Investigators compared Bateman’s and Waldroop’s actual signatures with the ones on the check requests and noted “variations,” according to the search warrant.
The remaining 14 check requests were not signed by any board members.
Abnormal business practices
Bateman said the number and amounts of the payments aren’t consistent with how the Board of Elections typically does business. The Board of Elections simply doesn’t make widespread use of outside contractors, Bateman said, especially during a quiet election year.
The 2013-14 budget does contain a line item for contracted services, but it only allots $8,000. So far this year, the Board of Elections had spent $8,934 in that category.
The check requests Bishop submitted to the county apparently did not include a proper explanation of the work to be done, and they cumulatively totaled about one-fifth of the board’s total 2013-14 budget of $256,000.
Examples of typical contract work, Bateman said, include hiring someone to pick up, deliver and return ballot boxes or paying a technician to test the voting machines before election day.

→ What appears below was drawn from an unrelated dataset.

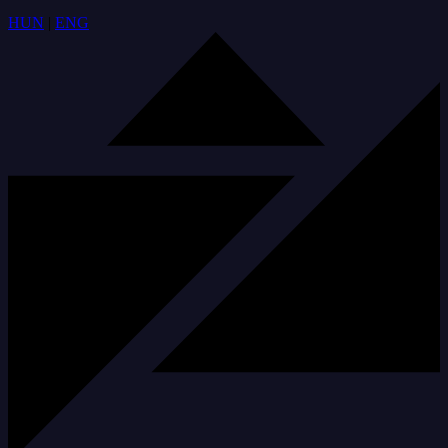
HUN
|
ENG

“Those are specific tasks pertaining to a specific event,” he said.
Typically, the election board would have to authorize the use of outside contractors. But in these instances, that never happened.
Bateman said the board never voted to contract with Stevens, Henry/Bryson, Holland or Ledford.
According to the search warrant, Ledford told investigators that she did do some work for the Board of Elections — about 30 or 40 hours on weekends and after hours since July 2013 — but Bateman said the board never authorized her employment.
In fact, according to the search warrant, Bateman has not signed any check requests since his appointment as chairman in July 2013.
And while Ledford said she did receive payment for her work, the $2,000 cash she told investigators Bishop gave her does not approach the $14,296 value of the checks written to her, and Bateman said the board never authorized her to do the work.
“I’ve seen that statement, but our board has not authorized [Ledford] as a vendor,” he said of Ledford’s interview with investigators.
A signature bearing Ledford’s name appeared on all nine of the checks written in her name, but on eight of them, her first name was spelled “Cassidy,” rather than its correct spelling of “Cassady.”
The Board of Elections reopened on Jan. 23, but while two of its three paid employees returned to work, Bishop was placed on paid investigatory leave at her full salary of $42,000. She has served as director since Feb. 2002, about one year after being hired as an administrative staff assistant in February 2001. Messages requesting comment were left at Bishop’s home.
At its upcoming meeting, the Board of Elections will discuss its financial needs for the rest of the year and the hiring of temporary employees until the new fiscal year begins. As of press time, the Board of Elections has not determined the outcome of Bishop’s employment situation, but regardless of what happens, the office will become a busier place when election filing begins Feb. 10. The investigation is ongoing and no charges have been filed.